HOW TO COMPLETE THIS TASK: Repeat the whole listing word for word, skipping pictures.
DATA EXCERPT Start Marker
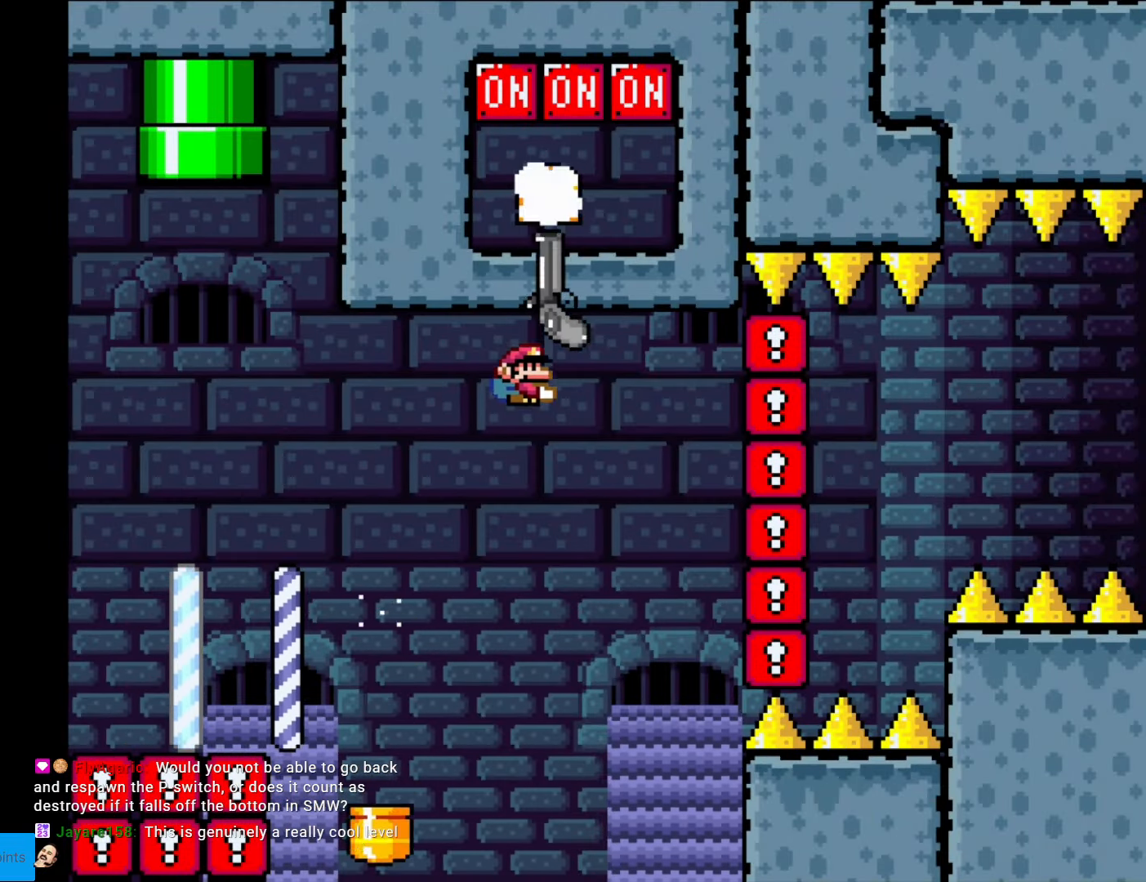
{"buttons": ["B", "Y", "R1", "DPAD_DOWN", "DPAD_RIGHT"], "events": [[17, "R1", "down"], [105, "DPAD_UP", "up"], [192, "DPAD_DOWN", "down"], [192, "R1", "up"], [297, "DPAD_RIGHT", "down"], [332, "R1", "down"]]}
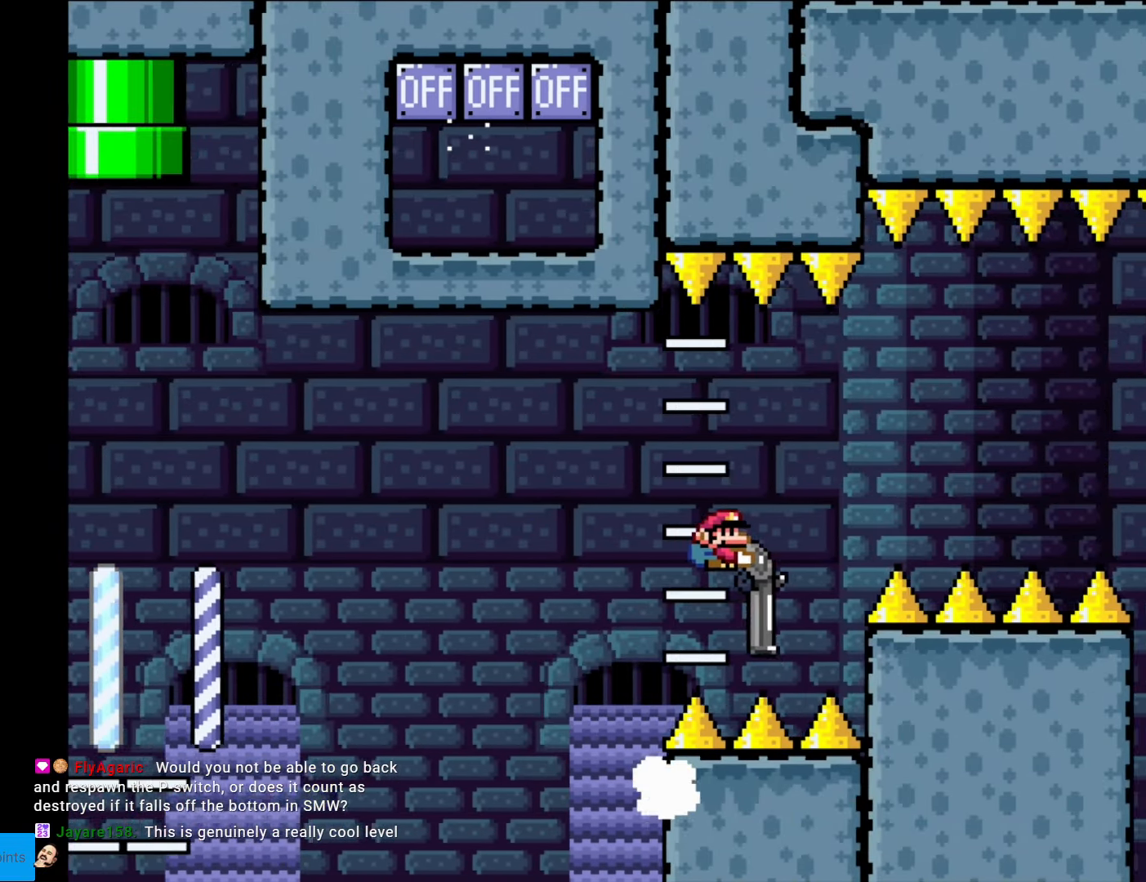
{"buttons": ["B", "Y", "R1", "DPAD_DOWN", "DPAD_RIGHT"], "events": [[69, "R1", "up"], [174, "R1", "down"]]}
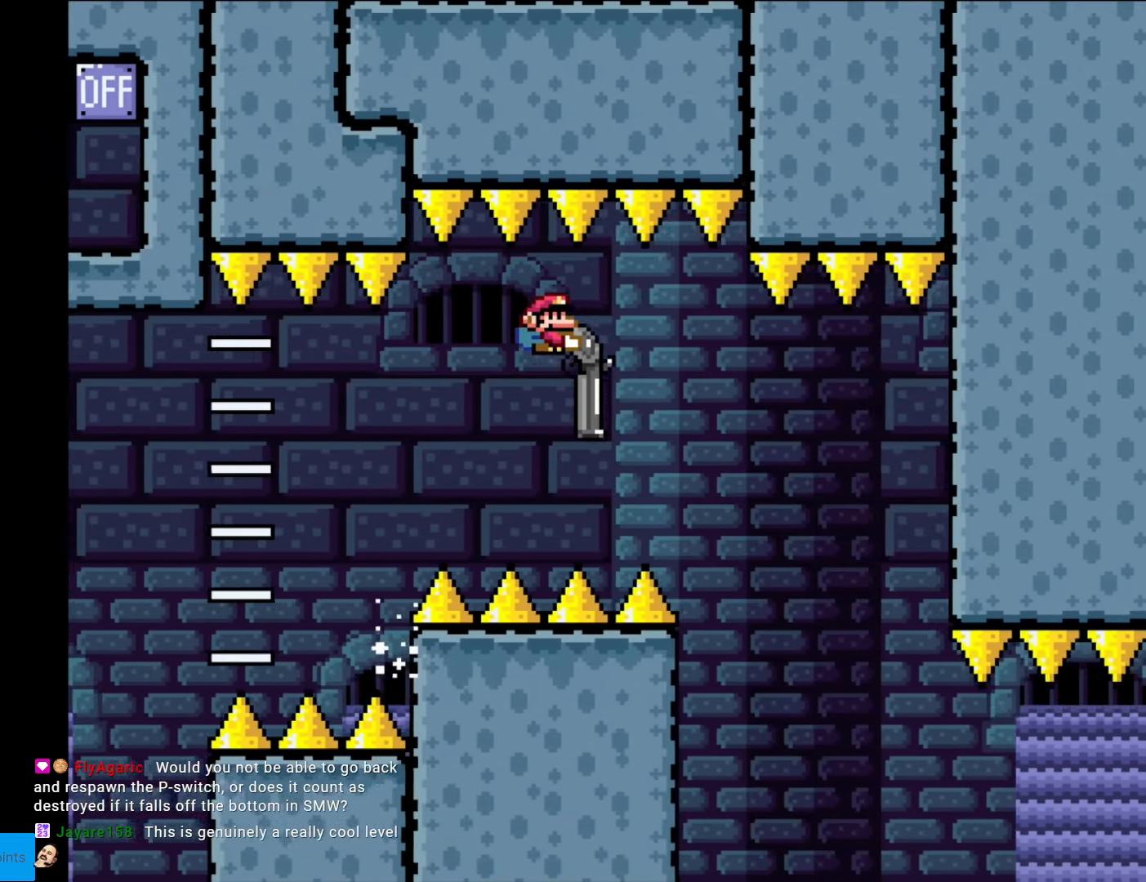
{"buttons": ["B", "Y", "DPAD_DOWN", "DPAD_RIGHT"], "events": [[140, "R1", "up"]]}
DATA EXCERPT End Marker
WRITTEN RESPONSE:
{"buttons": ["B", "Y", "R1", "DPAD_DOWN", "DPAD_RIGHT"], "events": [[17, "R1", "down"], [105, "DPAD_UP", "up"], [192, "DPAD_DOWN", "down"], [192, "R1", "up"], [297, "DPAD_RIGHT", "down"], [332, "R1", "down"]]}
{"buttons": ["B", "Y", "R1", "DPAD_DOWN", "DPAD_RIGHT"], "events": [[69, "R1", "up"], [174, "R1", "down"]]}
{"buttons": ["B", "Y", "DPAD_DOWN", "DPAD_RIGHT"], "events": [[140, "R1", "up"]]}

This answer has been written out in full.